Our week in ecology starts with May Day!
For most of us May Day means a plea for assistance when a boat is sinking.
But May Day is known throughout the world as International Workers Day!
And it started here in Chicago as an Homage to the Haywarket Martyrs,
a group of trade union leaders framed for the death (by an anarchist bomb) of some police during a big rally. This is a song I wrote .... 30 years ago when I worked at a pump factory. I wish I could sing it for you some day:
A hundred years ago
So the story goes
Folks were working 16 hours for the boss
And so they organized a strike
Parsons grabbed the mike
Made all the factory owners so up-tight
He said ,"Friends there is another way
We're into battle for the eight hour day!"
Give it Up!
Give it Up!
Into battle for the eight hour day
Well, it occurred to me
Cuz you could plainly see
1000 people waiting to take my job from me
And they got bills to pay
They got kids to raise
My friends laid off
While I work 12 hours a day
There just got to be a better way
Into battle for the six hour day.
Tell all the kids
Writing on the walls
Tell all the cashiers
Workin' at the malls
And you can tell them at the mills
Working on the drills
Tell 'em at the hot dog stand
and Capitol Hill
We're not talking 'bout no cut in pay
We're into Battle for the six hour day.
Give it up!
Monday May 1 there was another march for worker's and immigrant rights.
While the main rally and march began at 1:00 p.m. in Union Park, concluded around with another rally at 4:00 p.m. in Daley Plaza, actions throughout the city began as early as 6:30 a.m., while the Chicago Teachers Union held five different rallies at neighborhood public schools.
I was there as in the past. It is astounding to see the many facets of the popular movement: for peace, for work, for Justice ... When will there be a harvest for the world? Maybe it's a-coming!
On Wednesday, May 3, Room 308, 5th grade traveling to the resplendent Sauganash Priarie Grove to bid adieu to their time as Mighty Acorns, reflect on the good work that they have done, and help remove invasive weeds to make room for a rebound of the native plant community. We leave at 9:30am and return at 1:15. Meet at the fish tank at 9:00 for a briefing. Pack a picnic lunch!

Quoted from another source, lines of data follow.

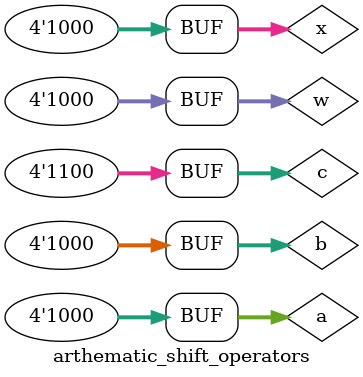
<source format=v>
module arthematic_shift_operators;

reg [3:0] a,x;
reg signed [3:0] b,w;
reg signed [3:0] c=4'b1100;

initial

begin

a=4'b1100>>>1;
b=4'b1100>>>1;
x=c>>>1;
w=c>>>1;
#10;
a=4'b1100<<<1;
b=4'b1100<<<1;
x=c<<<1;
w=c<<<1;

end

initial
$monitor("a=%0b,b=%0b,x=%0b,w=%0b",a,b,x,w,$time);

endmodule

</source>
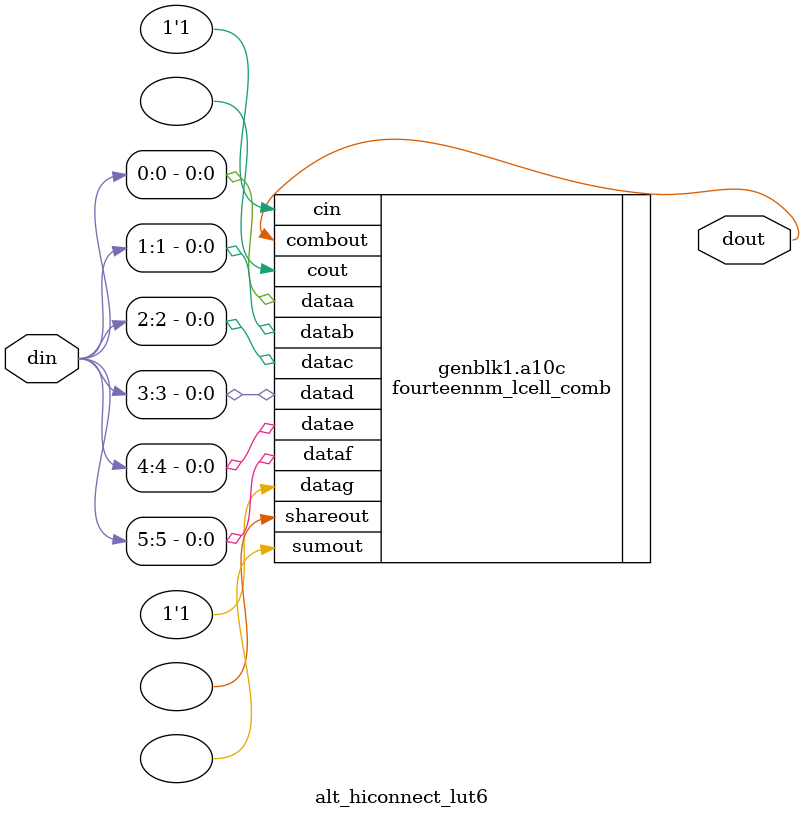
<source format=v>


module alt_hiconnect_lut6 #(
    parameter MASK = 64'h80000000_00000000,
    parameter SIM_EMULATE = 1'b0
) (
    input [5:0] din,
    output dout
);

generate
    if (SIM_EMULATE) begin
        assign dout = MASK [din];
    end else begin
        //Note: the S5 cell is 99% the same, and compatible
        //stratixv_lcell_comb a10c (
 
        fourteennm_lcell_comb a10c (
            .dataa (din[0]),
            .datab (din[1]),
            .datac (din[2]),
            .datad (din[3]),
            .datae (din[4]),
            .dataf (din[5]),
            .datag(1'b1),
            
            .cin(1'b1),
            
            
            // synthesis translate_off
            // this is for stratix 10 (fourteen) but not the others
            .datah(1'b1),
                        
            // this does not exist in S10, but is partially there in the models right this second
            .sharein(1'b0),
            // synthesis translate_on
            
            .sumout(),.cout(),.shareout(),
            .combout(dout)
        );
        defparam a10c .lut_mask = MASK;
        defparam a10c .shared_arith = "off";
        defparam a10c .extended_lut = "off";
    end
endgenerate

endmodule

</source>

On Thursday, May 4, Room 307, 4th Grade travels to Sauganash to have a closer look at the native wildflowers. In class we learned about the cascade of unlikely miracles that goes into reproduction: the creation of a new generation of seeds and the array of diversity created. Where is the "brain" in a plant? The root? The flower? The Seed? How on earth does the plant know what to do next: from sprouting to flowering? Turns out that if you look very, very closely at a bit of plant tissue, you can discern a pattern that looks like a brick wall: the cells. Tiny brick with rigid walls. You can make out a little dark spot in each. If you zoom in another 2,000X you would see that this structure, the nucleus, is filled with spaghetti: pasta so fine that if it were stretched out instead of tangled, it would be many feet long. If you zoom closer, you will see that it is not a single strand, but two strands.....These strands are the "brain", many million copies, one in each cell, hard to believe, spectacular. Anyway, this lesson goes on and on and leaves me vibrating with the unlikely miraculousness of it all. I think the kids get part of that ,too.
On Thursday we will be looking at the flowers in a new way, closer, seeing all the repeated patterns, and all the distinctions between species. They will look for flowers with three petals, four petals, five, six, eight,and more petals. They are all there.
We leave at 9:30 a.m. and return at 1:15 p.m. Meet at the fish tank at 9:00 a.m. for a briefing. Pack a picnic lunch!
Friday, May 5, Room 301, 7th Grade will travel by CTA to Montrose Point to go a-fishing in the Harbor. It is part of a lesson in Lake Michigan food web and invasive species. After lunch at the Yacht Club, they will walk to the beach and, in teams, collect debris, natural and man made, and construct a composition: fanciful or literal, reflecting that moment, that place, and those kids, within a "framework" in the sand. They will present to each other. We will take photographs, then remove the man made stuff (garbage) and scatter the natural items. It has been a lovely activity in the past. Hopefully the day will be warm and sunny. We leave at 9:00, and return just before dismissal. Pack a lunch. Hope you can join us.
Garden night Wednesday 5:00 p.m. until dark.